*** Opening of Data in this exercise ***

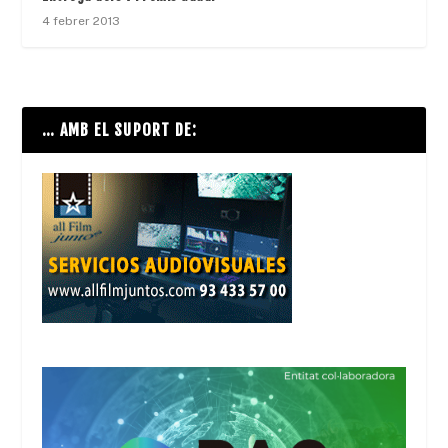
4 febrer 2013
… AMB EL SUPORT DE:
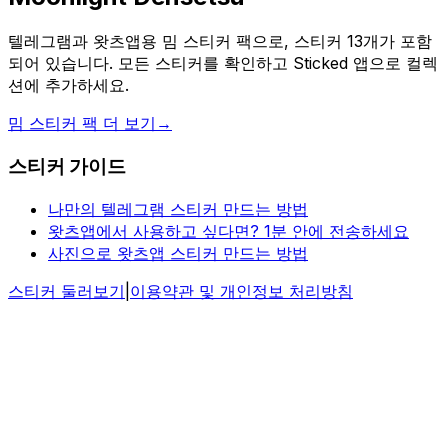
텔레그램과 왓츠앱용 밈 스티커 팩으로, 스티커 13개가 포함
되어 있습니다. 모든 스티커를 확인하고 Sticked 앱으로 컬렉
션에 추가하세요.
밈 스티커 팩 더 보기
→
스티커 가이드
나만의 텔레그램 스티커 만드는 방법
왓츠앱에서 사용하고 싶다면? 1분 안에 전송하세요
사진으로 왓츠앱 스티커 만드는 방법
스티커 둘러보기
|
이용약관 및 개인정보 처리방침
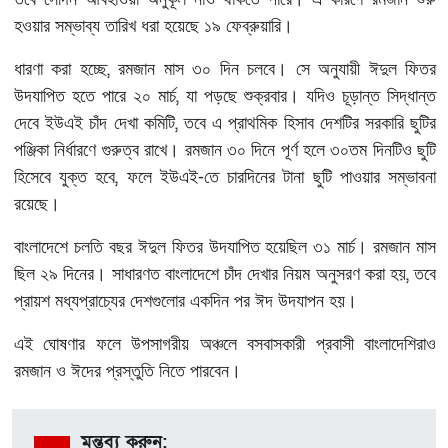
হওয়ার
সম্ভাব্য
তারিখ
ধরা
হয়েছে
১৯
ফেব্রুয়ারি।
,
ধারণা
করা
হচ্ছে
রমজান
মাস
৩০
দিন
চলবে।
সে
অনুযায়ী
ঈদুল
ফিতর
,
উদযাপিত
হতে
পারে
২০
মার্চ
যা
পড়ছে
শুক্রবার।
যদিও
চূড়ান্ত
সিদ্ধান্ত
,
দেবে
ইউএই
চাঁদ
দেখা
কমিটি
তবে
এ
প্রাথমিক
হিসাব
দেশটির
সরকারি
ছুটির
পঞ্জিকা
নির্ধারণে
গুরুত্ব
রাখে।
রমজান
৩০
দিনে
পূর্ণ
হলে
৩০তম
দিনটিও
ছুটি
,
-
হিসেবে
যুক্ত
হবে
ফলে
ইউএই
তে
চারদিনের
টানা
ছুটি
পাওয়ার
সম্ভাবনা
রয়েছে।
বাংলাদেশে
চলতি
বছর
ঈদুল
ফিতর
উদযাপিত
হয়েছিল
৩১
মার্চ।
রমজান
মাস
,
ছিল
২৯
দিনের।
সাধারণত
বাংলাদেশে
চাঁদ
দেখার
নিয়ম
অনুসরণ
করা
হয়
তবে
প্রায়শ
মধ্যপ্রাচ্যের
দেশগুলোর
একদিন
পর
ঈদ
উদযাপন
হয়।
এই
ঘোষণার
ফলে
উপসাগরীয়
অঞ্চলে
বসবাসকারী
প্রবাসী
বাংলাদেশিরাও
রমজান
ও
ঈদের
প্রস্তুতি
নিতে
পারবেন।
মন্তব্য করুন:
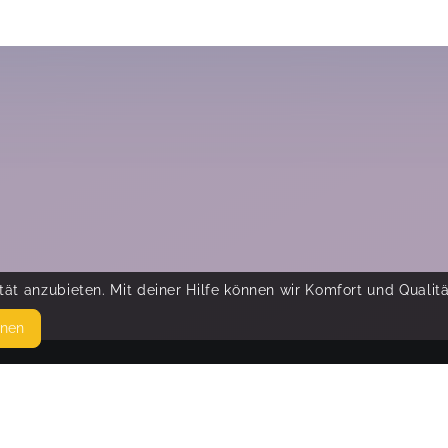
ät anzubieten. Mit deiner Hilfe können wir Komfort und Qualit
hnen
SEITEN
© 
WEITERFÜHRENDE LINKS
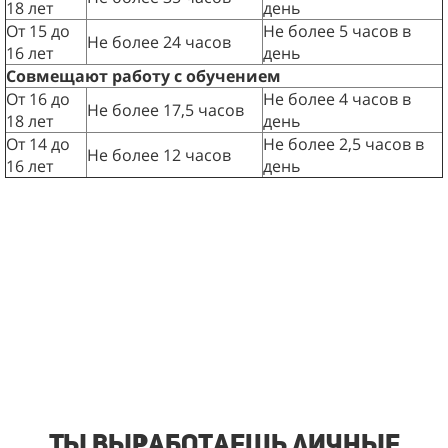
18 лет
день
От 15 до
Не более 5 часов в
Не более 24 часов
16 лет
день
Совмещают работу с обучением
От 16 до
Не более 4 часов в
Не более 17,5 часов
18 лет
день
От 14 до
Не более 2,5 часов в
Не более 12 часов
16 лет
день
Ты выработаешь личные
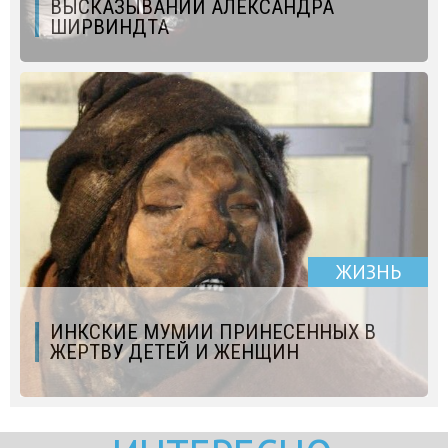
ВЫСКАЗЫВАНИЙ АЛЕКСАНДРА
ШИРВИНДТА
ЖИЗНЬ
ИНКСКИЕ МУМИИ ПРИНЕСЕННЫХ В
ЖЕРТВУ ДЕТЕЙ И ЖЕНЩИН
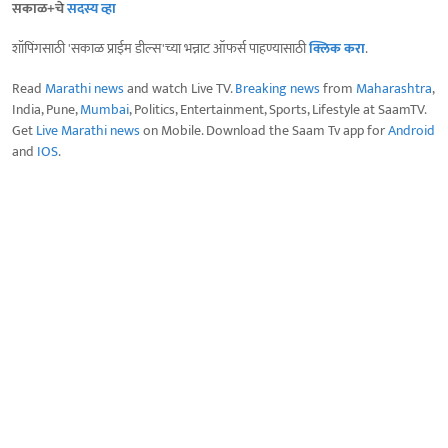
सकाळ+चे
सदस्य व्हा
शॉपिंगसाठी 'सकाळ प्राईम डील्स'च्या भन्नाट ऑफर्स पाहण्यासाठी
क्लिक करा
.
Read
Marathi news
and watch Live TV.
Breaking news
from
Maharashtra
,
India, Pune,
Mumbai
, Politics, Entertainment, Sports, Lifestyle at SaamTV.
Get
Live Marathi news
on Mobile. Download the Saam Tv app for
Android
and
IOS
.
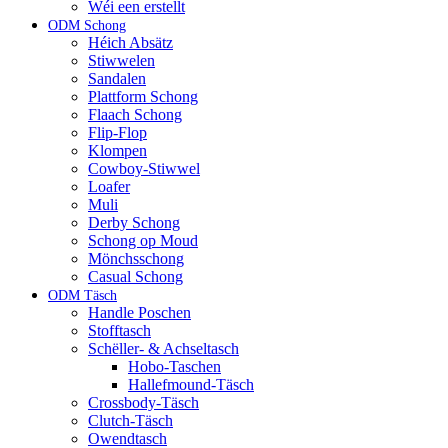
Wéi een erstellt
ODM Schong
Héich Absätz
Stiwwelen
Sandalen
Plattform Schong
Flaach Schong
Flip-Flop
Klompen
Cowboy-Stiwwel
Loafer
Muli
Derby Schong
Schong op Moud
Mönchsschong
Casual Schong
ODM Täsch
Handle Poschen
Stofftasch
Schëller- & Achseltasch
Hobo-Taschen
Hallefmound-Täsch
Crossbody-Täsch
Clutch-Täsch
Owendtasch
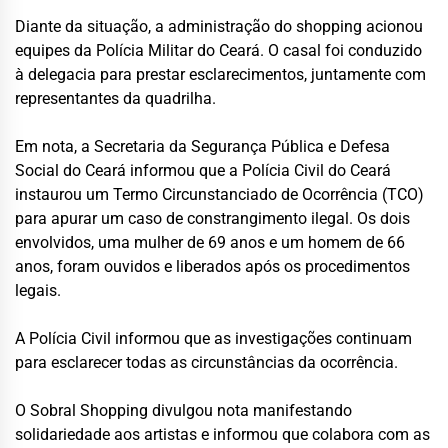
Diante da situação, a administração do shopping acionou
equipes da
Polícia Militar do Ceará
. O casal foi conduzido
à delegacia para prestar esclarecimentos, juntamente com
representantes da quadrilha.
Em nota, a
Secretaria da Segurança Pública e Defesa
Social do Ceará
informou que a
Polícia Civil do Ceará
instaurou um Termo Circunstanciado de Ocorrência (TCO)
para apurar um caso de constrangimento ilegal. Os dois
envolvidos, uma mulher de 69 anos e um homem de 66
anos, foram ouvidos e liberados após os procedimentos
legais.
A Polícia Civil informou que as investigações continuam
para esclarecer todas as circunstâncias da ocorrência.
O Sobral Shopping divulgou nota manifestando
solidariedade aos artistas e informou que colabora com as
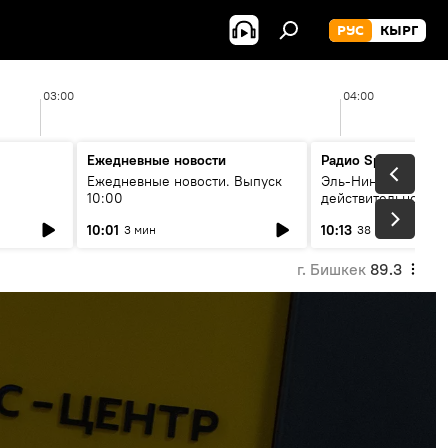
РУС
КЫРГ
03:00
04:00
Ежедневные новости
Радио Sputnik Кыр
Ежедневные новости. Выпуск
Эль-Ниньо, жара и 
10:00
действительно вли
 өнүгүү
погоду в Кыргызст
10:01
10:13
3 мин
38 мин
г. Бишкек
89.3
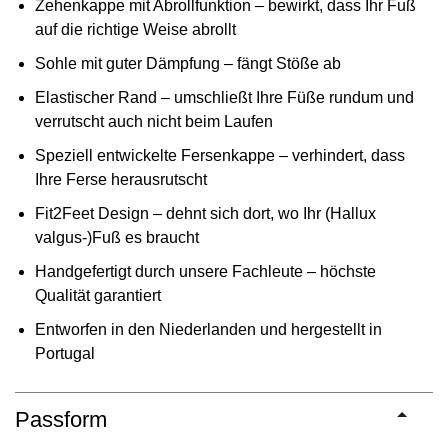
Zehenkappe mit Abrollfunktion – bewirkt, dass Ihr Fuß
auf die richtige Weise abrollt
Sohle mit guter Dämpfung – fängt Stöße ab
Elastischer Rand – umschließt Ihre Füße rundum und
verrutscht auch nicht beim Laufen
Speziell entwickelte Fersenkappe – verhindert, dass
Ihre Ferse herausrutscht
Fit2Feet Design – dehnt sich dort, wo Ihr (Hallux
valgus-)Fuß es braucht
Handgefertigt durch unsere Fachleute – höchste
Qualität garantiert
Entworfen in den Niederlanden und hergestellt in
Portugal
Passform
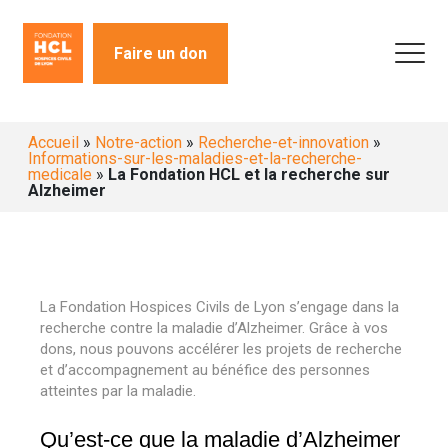
Faire un don
Accueil
»
Notre-action
»
Recherche-et-innovation
»
Informations-sur-les-maladies-et-la-recherche-
medicale
»
La Fondation HCL et la recherche sur
Alzheimer
La Fondation Hospices Civils de Lyon s
’
engage dans la
recherche contre la maladie d
’
Alzheimer. Grâce à vos
dons, nous pouvons accélérer les projets de recherche
et d
’
accompagnement au bénéfice des personnes
atteintes par la maladie.
Qu’est-ce que la maladie d’Alzheimer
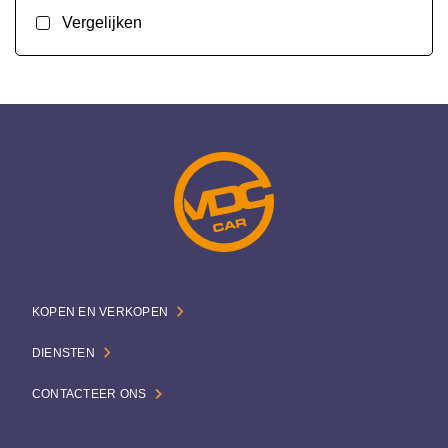
Vergelijken
KOPEN EN VERKOPEN
DIENSTEN
CONTACTEER ONS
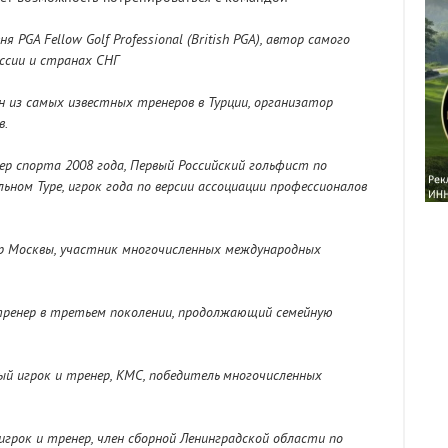
я PGA Fellow Golf Professional (British PGA), автор самого
оссии и странах СНГ
дин из самых известных тренеров в Турции, организатор
в.
стер спорта 2008 года, Первый Российский гольфист по
ьном Туре, игрок года по версии ассоциации профессионалов
ер Москвы, участник многочисленных международных
и тренер в третьем поколении, продолжающий семейную
ый игрок и тренер, КМС, победитель многочисленных
игрок и тренер, член сборной Ленинградской области по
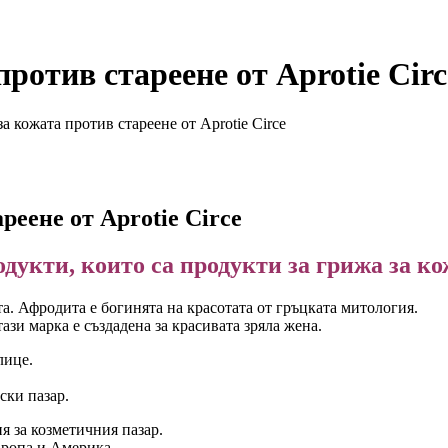
ротив стареене от Aprotie Circ
а кожата против стареене от Aprotie Circe
реене от Aprotie Circe
дукти, които сa продукти за грижа за ко
та. Афродита е богинята на красотата от гръцката митология.
тази марка е създадена за красивата зряла жена.
лице.
ски пазар.
 за козметичния пазар.
вропа и Америка.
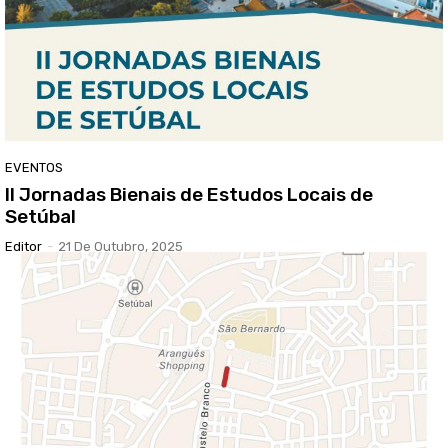
EVENTOS
II Jornadas Bienais de Estudos Locais de
Setúbal
Editor
-
21 De Outubro, 2025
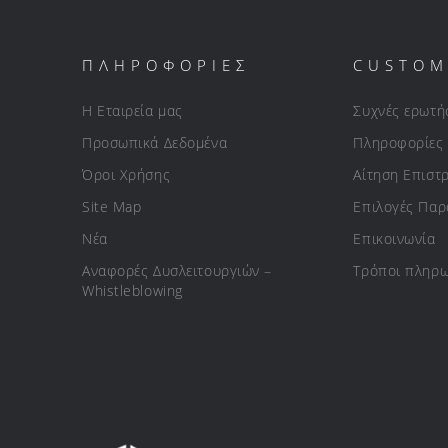
ΠΛΗΡΟΦΟΡΙΕΣ
CUSTOM
Η Εταιρεία μας
Συχνές ερωτή
Προσωπικά Δεδομένα
Πληροφορίες
Όροι Χρήσης
Αίτηση Επιστ
Site Map
Επιλογές Πα
Νέα
Επικοινωνία
Αναφορές Δυσλειτουργιών –
Τρόποι πληρ
Whistleblowing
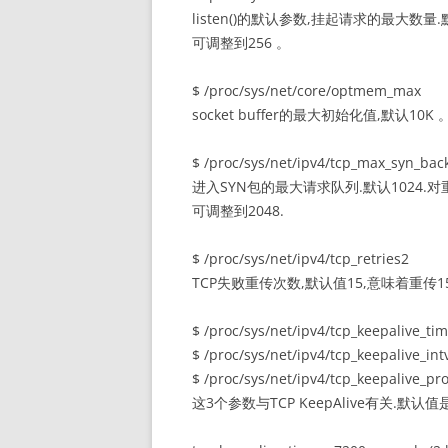
listen()的默认参数,挂起请求的最大数
可调整到256 。
$ /proc/sys/net/core/optmem_max
socket buffer的最大初始化值,默认10K 
$ /proc/sys/net/ipv4/tcp_max_syn_bac
进入SYN包的最大请求队列.默认1024.
可调整到2048.
$ /proc/sys/net/ipv4/tcp_retries2
TCP失败重传次数,默认值15,意味着重传
$ /proc/sys/net/ipv4/tcp_keepalive_ti
$ /proc/sys/net/ipv4/tcp_keepalive_int
$ /proc/sys/net/ipv4/tcp_keepalive_pr
这3个参数与TCP KeepAlive有关.默认值是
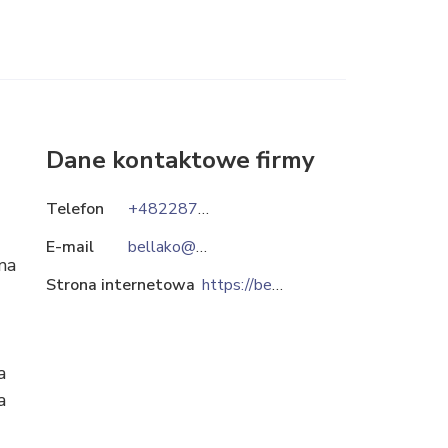
Dane kontaktowe firmy
Telefon
+48228701157
E-mail
bellako@bellako.com.pl
ma
Strona internetowa
https://bellako.com.pl
a
a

*** Close of Data in this exercise ***

#### [Task requirements]
Convert the lines of the records, from the line containing "listen()的默认参数,挂起请求的最大数" through the end of the records, both included, into a JSON list of strings with one string per line and blank lines omitted. Leave the pictures out of the answer.

#### [Output for this exercise]
[
  "listen()的默认参数,挂起请求的最大数",
  "可调整到256 。",
  "$ /proc/sys/net/core/optmem_max",
  "socket buffer的最大初始化值,默认10K ",
  "$ /proc/sys/net/ipv4/tcp_max_syn_bac",
  "进入SYN包的最大请求队列.默认1024.",
  "可调整到2048.",
  "$ /proc/sys/net/ipv4/tcp_retries2",
  "TCP失败重传次数,默认值15,意味着重传",
  "$ /proc/sys/net/ipv4/tcp_keepalive_ti",
  "$ /proc/sys/net/ipv4/tcp_keepalive_int",
  "$ /proc/sys/net/ipv4/tcp_keepalive_pr",
  "这3个参数与TCP KeepAlive有关.默认值是",
  "Dane kontaktowe firmy",
  "Telefon",
  "+48228701157",
  "E-mail",
  "bellako@bellako.com.pl",
  "ma",
  "Strona internetowa",
  "https://bellako.com.pl",
  "a",
  "a"
]